L’hiver est la période pour tirer les enseignements des difficultés rencontrées sur la période estivale. C’est le moment de réfléchir aux actions possibles pour permettre aux animaux de passer les coups de chaud plus sereinement.

Zoom sur le bâtiment

Le bâtiment est un outil à multiples fonctions : le couchage, l’alimentation, la traite… Les animaux doivent s’y sentir bien quelle que soit la période.

La ventilation naturelle est un des premiers leviers à actionner. En été, la vitesse d’air frais sur les animaux doit être supérieure à 2m/s, et le renouvellement d’air doit être important. Pour ce faire, il est possible d’ouvrir les longs pans sous forme de trappe, de volet ou de rideau filet brise vent. Préférer créer des ouvertures mobiles, pour éviter une entrée du soleil en fin de journée.

Une fois l’efficacité de la ventilation naturelle approuvée, il est possible de la coupler à de la ventilation mécanique. Le positionnement des ventilateurs doit être réfléchi pour qu’ils soient le plus efficaces possible.

Les translucides de toiture sont la principale source de rayonnement dans les bâtiments. La quantité de translucides à prévoir pour les bâtiments neufs doit tenir compte de l’exposition de ceux-ci et des coups de chaleurs de plus en plus fréquents. Pour les bâtiments existants, plusieurs essais en élevage ont démontré que l’application de peinture de serriste sur les translucides évite le rayonnement direct sur les logettes et l’auge, et réduit l’échauffement.

Suite aux étés caniculaires consécutifs, certains éleveurs s’intéressent à l’isolation de leur bâtiment, notamment par la toiture.

L’eau est le principal élément rafraîchissant pour les animaux. La brumisation est une pratique connue, cependant attention à l’effet climat tropical avec l’augmentation du taux d’humidité, si le bâtiment n’est pas ventilé correctement. La technique la plus efficace reste le douchage des animaux, de préférence à l’extérieur du bâtiment. Il faudra prévoir une zone stabilisée pouvant accueillir la majeure partie du troupeau. En intérieur il est possible d’installer un douchage au niveau des cornadis pour inciter les vaches à venir manger. Les vaches se remettent à ingérer ou à ruminer 15 à 20 minutes après la douche.

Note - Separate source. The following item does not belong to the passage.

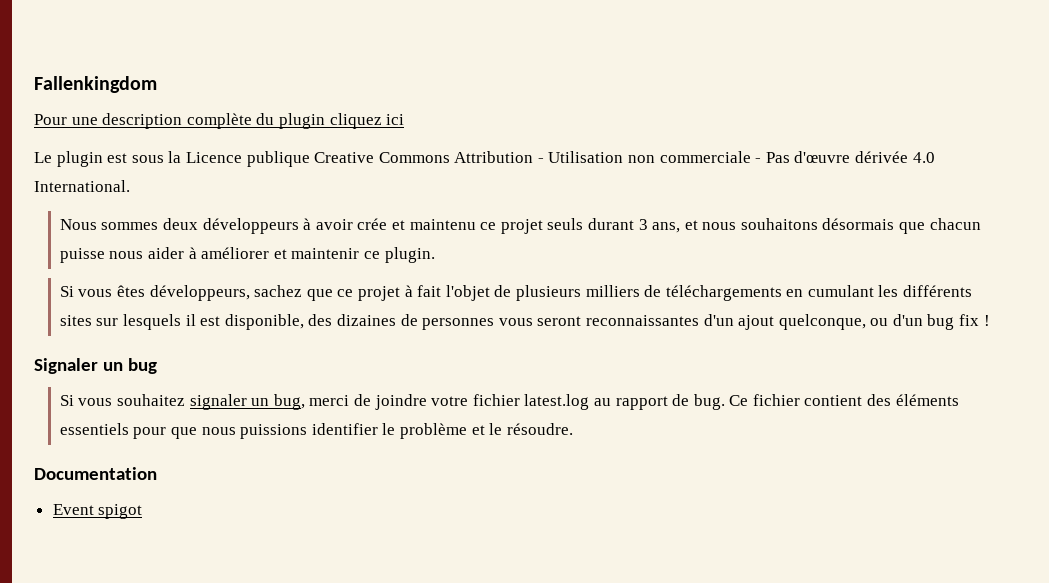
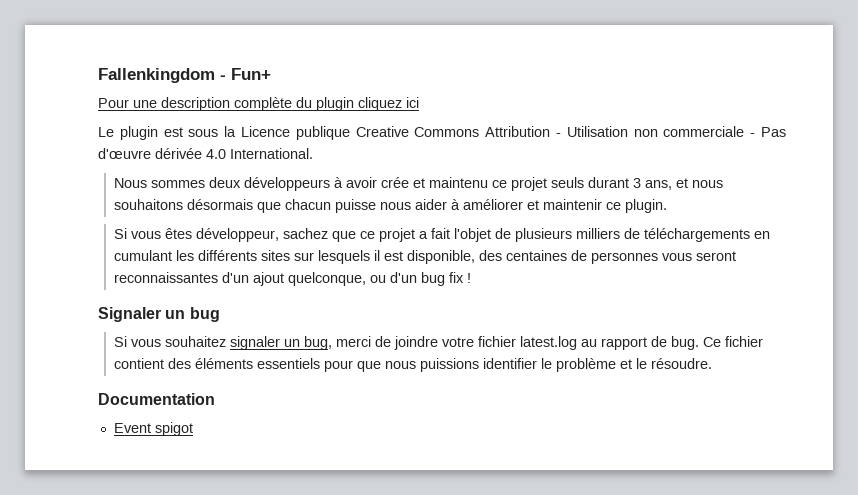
(157, 84) none -> [220,68,271,80] - Fun+
[149,285,250,301] développeurs, -> [195,228,279,242] développeur,
[404,285,413,297] à -> [418,231,428,239] a
[336,314,396,326] dizaines -> [505,250,567,261] centaines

N’oublions pas que le couchage doit être irréprochable : il doit être confortable, propre, et accessible par toutes les vaches.

 

Zoom sur l’alimentation

L’alimentation a bien évidemment son rôle à jouer.

La ration doit être disponible pour toutes les vaches, en quantité suffisante. Pour pallier à la diminution de l’ingestion, la stratégie à adopter est de réserver les fourrages de meilleures qualité pour les périodes de stress thermique, en plus d’accroître la densité énergétique de la ration en la concentrant davantage.

Distribuer la ration le soir permet de favoriser l’ingestion, c’est le moment où les animaux reprennent de l’activité.

Ajouter de l’eau dans la ration peut s’avérer judicieux pour la rendre plus fraîche, donc plus appétente, et aussi pour fournir de l’eau sans avoir besoin de la boire.

La disponibilité en eau propre peut être augmentée pour atteindre 15 à 20cm d’abreuvement par vache.

Le pâturage reste envisageable, il faut privilégier les parcelles avec des zones d’ombre suffisantes, et opter pour un pâturage de nuit ou en matinée.

 

Pour vous aider à anticiper les grosses chaleurs, il existe des applications géo-localisables permettant d’avertir d’un stress thermique prochain.